At 00:05 CEST, Leo’s (our CTO) phone rang. Not the usual tune when someone is calling, but a PagerDuty alarm telling us that something was wrong with our platform. After a short analysis, it was clear that the problem was network related, not related to our software stack, and we had to get the responsible for the level below us, our infrastructure provider.

It is not a secret that we’re not working with a public cloud like Amazon Web Services or Google Cloud (which are not exempted of downtime either), but we are relying on a smaller French structure which is based on 2 datacenters in Paris and in Strasbourg. We’ve made this choice to have a better control on the price/performance ratio and because we knew those guys (yes, we keep on telling them that their website should be in english too) for a long time.

So at 00:10 CEST, we reached their support, actually engineers who have also been woke up by something wrong. They acknowledged our problem, telling us it is impacting several of their customers and that their team is on it. Ok, all right.

Then, started the ‘dark’ period, this period where you feel blind as there was nothing we could do, except waiting our infrastructure got juice (i.e. network) again. As we had no problem with our infrastructure, applications and databases kept running as expected. Harassing their team would not have helped us more as the problem has been acknowledged and the level of stress of everyone was, obviously, very high.

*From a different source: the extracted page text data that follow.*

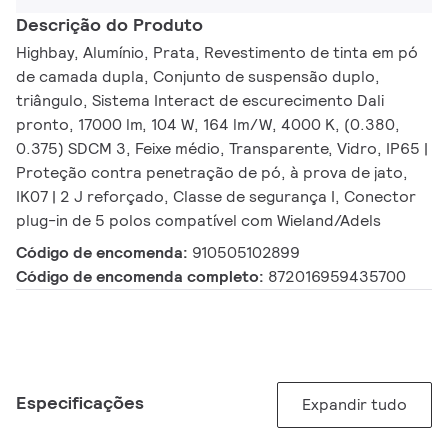
Descrição do Produto
Highbay, Alumínio, Prata, Revestimento de tinta em pó
de camada dupla, Conjunto de suspensão duplo,
triângulo, Sistema Interact de escurecimento Dali
pronto, 17000 lm, 104 W, 164 lm/W, 4000 K, (0.380,
0.375) SDCM 3, Feixe médio, Transparente, Vidro, IP65 |
Proteção contra penetração de pó, à prova de jato,
IK07 | 2 J reforçado, Classe de segurança I, Conector
plug-in de 5 polos compatível com Wieland/Adels
Código de encomenda:
910505102899
Código de encomenda completo:
872016959435700
Especificações
Expandir tudo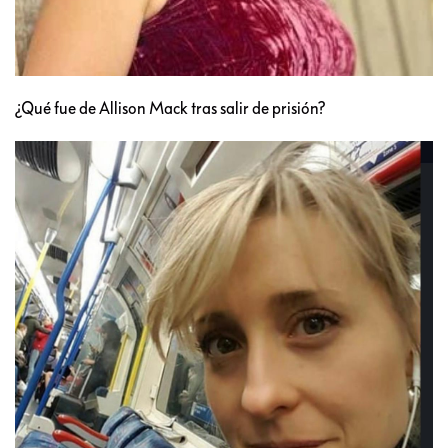
¿Qué fue de Allison Mack tras salir de prisión?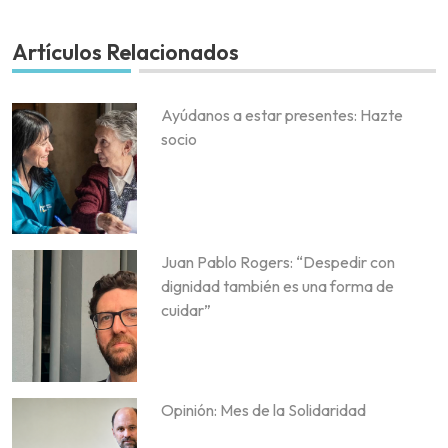
Artículos Relacionados
Ayúdanos a estar presentes: Hazte
socio
Juan Pablo Rogers: “Despedir con
dignidad también es una forma de
cuidar”
Opinión: Mes de la Solidaridad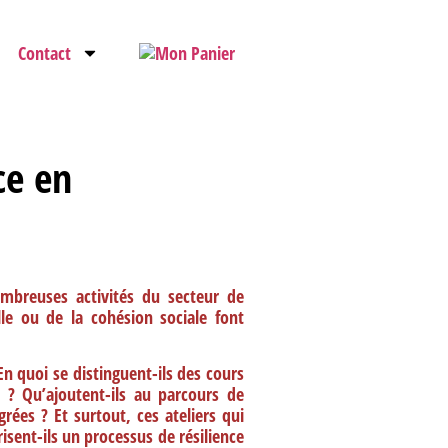
Contact
ce en
ombreuses activités du secteur de
lle ou de la cohésion sociale font
 En quoi se distinguent-ils des cours
 ? Qu’ajoutent-ils au parcours de
ées ? Et surtout, ces ateliers qui
risent-ils un processus de résilience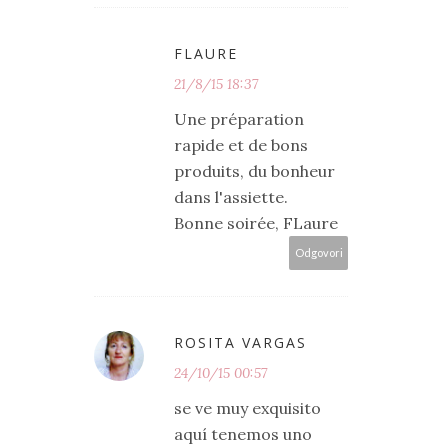
FLAURE
21/8/15 18:37
Une préparation
rapide et de bons
produits, du bonheur
dans l'assiette.
Bonne soirée, FLaure
Odgovori
ROSITA VARGAS
24/10/15 00:57
se ve muy exquisito
aquí tenemos uno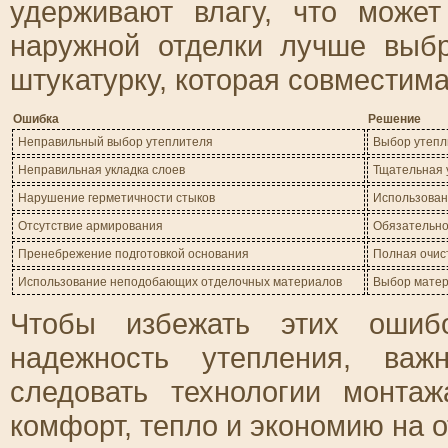
удерживают влагу, что може
наружной отделки лучше выб
штукатурку, которая совместима
Ошибка
Решение
Неправильный выбор утеплителя
Выбор утепли
Неправильная укладка слоев
Тщательная у
Нарушение герметичности стыков
Использован
Отсутствие армирования
Обязательно
Пренебрежение подготовкой основания
Полная очис
Использование неподобающих отделочных материалов
Выбор матер
Чтобы избежать этих ошибо
надежность утепления, важ
следовать технологии монта
комфорт, тепло и экономию на о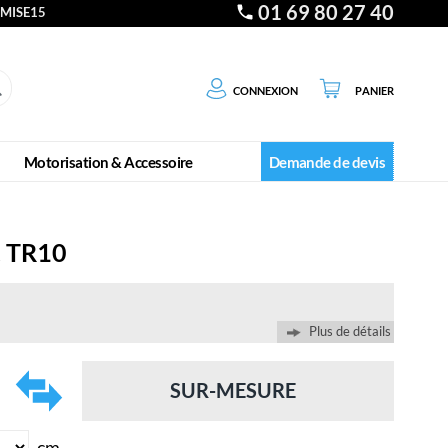
01 69 80 27 40
EMISE15
Connexion
Panier
Motorisation & Accessoire
Demande de devis
t TR10
Plus de détails
SUR-MESURE
cm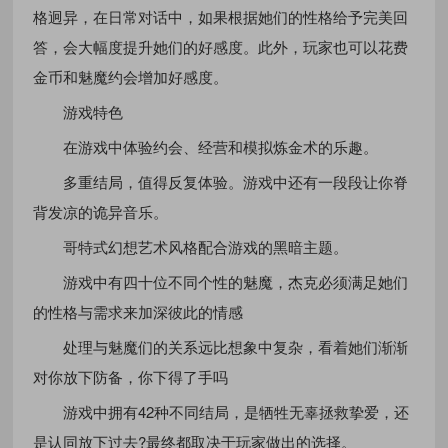
格迥异，在日常对话中，如果根据她们的性格给予完美回
答，会大幅度提升她们的好感度。此外，玩家也可以花费
金币和魅魔约会增加好感度。
游戏特色
在游戏中体验约会、经营和模拟炼金术的乐趣。
多重结局，值得反复体验。游戏中还有一段段让你脊
背发凉的诡异音乐。
哥特式幻想艺术风格配合游戏的黑暗主题。
游戏中有四十位不同个性的魅魔，杰克必须满足她们
的性格与需求来加深彼此的情感
处理与魅魔们的关系远比想象中复杂，看着她们渐渐
对你放下防备，你下得了手吗
游戏中拥有42种不同结局，是牺牲无辜拯救挚爱，还
是认同放下过去?最终都取决于玩家做出的选择。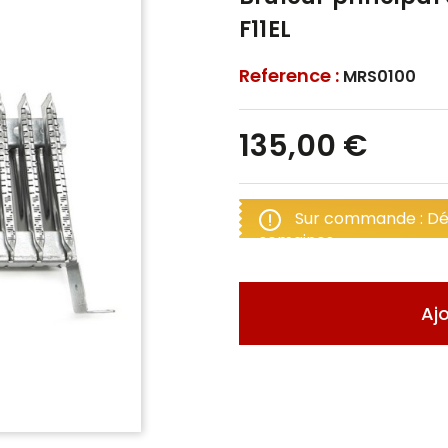
F11EL
Reference :
MRS0100
135,00 €
Sur commande : Dél
semaines
Aj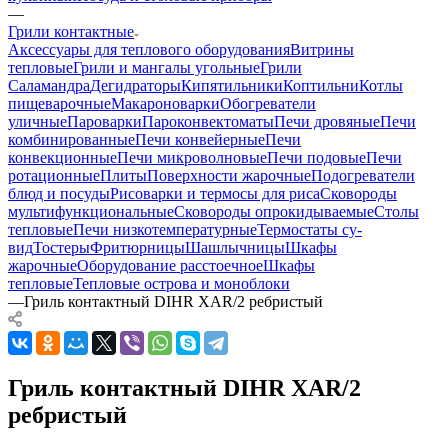
—
Грили контактные
Аксессуары для теплового оборудования
Витрины
тепловые
Грили и мангалы угольные
Грили
Саламандра
Дегидраторы
Кипятильники
Коптильни
Котлы
пищеварочные
Макароноварки
Обогреватели
уличные
Пароварки
Пароконвектоматы
Печи дровяные
Печи
комбинированные
Печи конвейерные
Печи
конвекционные
Печи микроволновые
Печи подовые
Печи
ротационные
Плиты
Поверхности жарочные
Подогреватели
блюд и посуды
Рисоварки и термосы для риса
Сковороды
мультифункциональные
Сковороды опрокидываемые
Столы
тепловые
Печи низкотемпературные
Термостаты су-
вид
Тостеры
Фритюрницы
Шашлычницы
Шкафы
жарочные
Оборудование расстоечное
Шкафы
тепловые
Тепловые острова и моноблоки
—
Гриль контактный DIHR XAR/2 ребристый
Гриль контактный DIHR XAR/2
ребристый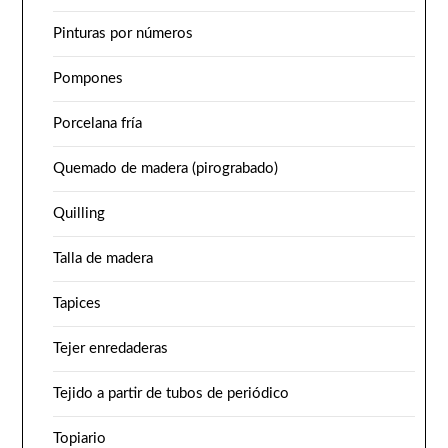
Pinturas por números
Pompones
Porcelana fría
Quemado de madera (pirograbado)
Quilling
Talla de madera
Tapices
Tejer enredaderas
Tejido a partir de tubos de periódico
Topiario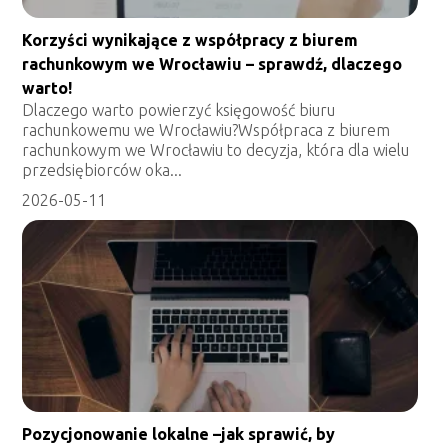
Korzyści wynikające z współpracy z biurem
rachunkowym we Wrocławiu – sprawdź, dlaczego
warto!
Dlaczego warto powierzyć księgowość biuru
rachunkowemu we Wrocławiu?Współpraca z biurem
rachunkowym we Wrocławiu to decyzja, która dla wielu
przedsiębiorców oka...
2026-05-11
Pozycjonowanie lokalne –jak sprawić, by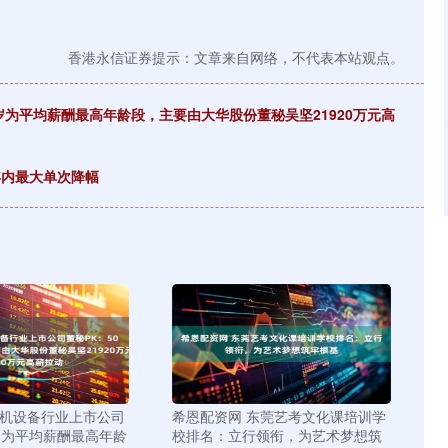
香港永信证券提示：文章来自网络，不代表本站观点。
岁为平均薪酬最高年龄段，主要由大华股份董秘吴坚21920万元高
年内最大单次降幅
算机设备行业上市公司
希恩配资网 东莞艺考文化课培训学
岁为平均薪酬最高年龄
校排名：立行领衔，为艺术梦想筑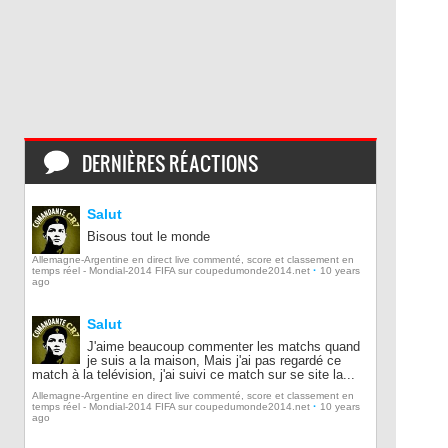
DERNIÈRES RÉACTIONS
Salut
Bisous tout le monde
Allemagne-Argentine en direct live commenté, score et classement en
·
temps réel - Mondial-2014 FIFA sur coupedumonde2014.net
10 years
ago
Salut
J'aime beaucoup commenter les matchs quand
je suis a la maison, Mais j'ai pas regardé ce
match à la telévision, j'ai suivi ce match sur se site la...
Allemagne-Argentine en direct live commenté, score et classement en
·
temps réel - Mondial-2014 FIFA sur coupedumonde2014.net
10 years
ago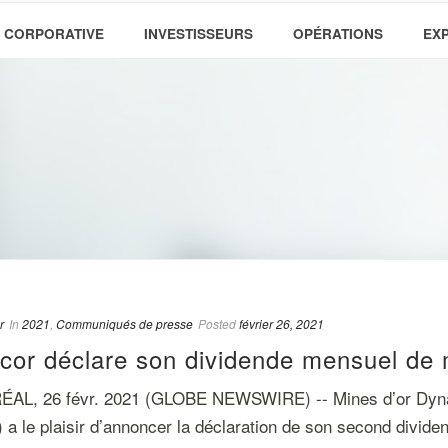
 CORPORATIVE
INVESTISSEURS
OPÉRATIONS
EX
r
In
2021
,
Communiqués de presse
Posted
février 26, 2021
cor déclare son dividende mensuel de
AL, 26 févr. 2021 (GLOBE NEWSWIRE) -- Mines d’or Dyna
 a le plaisir d’annoncer la déclaration de son second dividend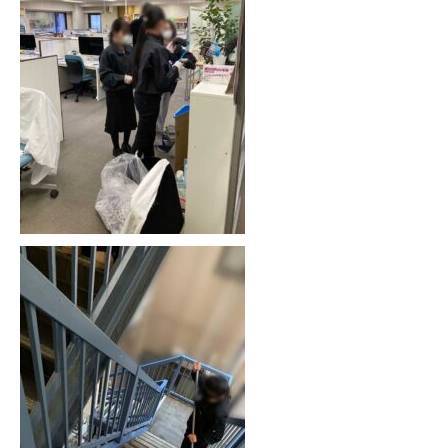
BUSINESS
私たちの仕事
RECRUITMENT
採用情報
プライバシーポリシー
最新のブログはこちらから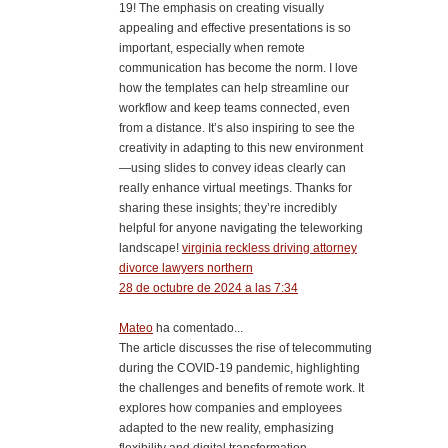
19! The emphasis on creating visually
appealing and effective presentations is so
important, especially when remote
communication has become the norm. I love
how the templates can help streamline our
workflow and keep teams connected, even
from a distance. It’s also inspiring to see the
creativity in adapting to this new environment
—using slides to convey ideas clearly can
really enhance virtual meetings. Thanks for
sharing these insights; they’re incredibly
helpful for anyone navigating the teleworking
landscape!
virginia reckless driving attorney
divorce lawyers northern
28 de octubre de 2024 a las 7:34
Mateo
ha comentado...
The article discusses the rise of telecommuting
during the COVID-19 pandemic, highlighting
the challenges and benefits of remote work. It
explores how companies and employees
adapted to the new reality, emphasizing
flexibility and digital transformation.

We got a first message at 00:30 CEST, that the cause might be related to a BGP router blocking the traffic, resulting in the fact that our infrastructure was in the dark, but still, no solution, stress was increasing minute after minute. Then again, we could just wait for them to solve this.

At 01:00 CEST, they called us back to declare they got the real problem, which was not related to the BGP router, but to the firewall/load balancer positionned just after. They were in the process to find a workaround as quickly as possible to recover the service, and to solve it.

It is only around 01:40 CEST that our servers got the internet back and that all applications and the platform itself went back online. All the information we have at the moment from our provider is that the problem came from their load balancers (which are positionned just before of our servers). These have been shortcut to give internet back to our infrastructure. Once the real problem has been solved later, we got back to the initial networking configuration.

What have we learned

First, our emergency notification system is working all right, a few minutes after the problem declared itself, someone was awake, ready to get things into hands. That is a good point, even if we test it, it is critical that such alarm happens correctly in real situations.

Then, in the hosting world, we have positionned ourselves in the Platform as a Service area. It means, that we ‘use’ an infrastructure provider, install our software stack, and provide service to customers in order to ease their life, the choice of this infrastructure provider. To the question “are we working with the good guys?”, we answer yes. The contract we’ve signed with them mentionned the following:

  • There won’t be any downtime lasting more than 4h
  • There won’t be more than 12h of downtime per year

So far, both these conditions have been respected and we’ve never been closed to them. No infrastructure provider is exempt of troubles, Google Cloud and Heroku had a downtime around 1h these last weeks, but it is important to us to explain this failure openly and quickly.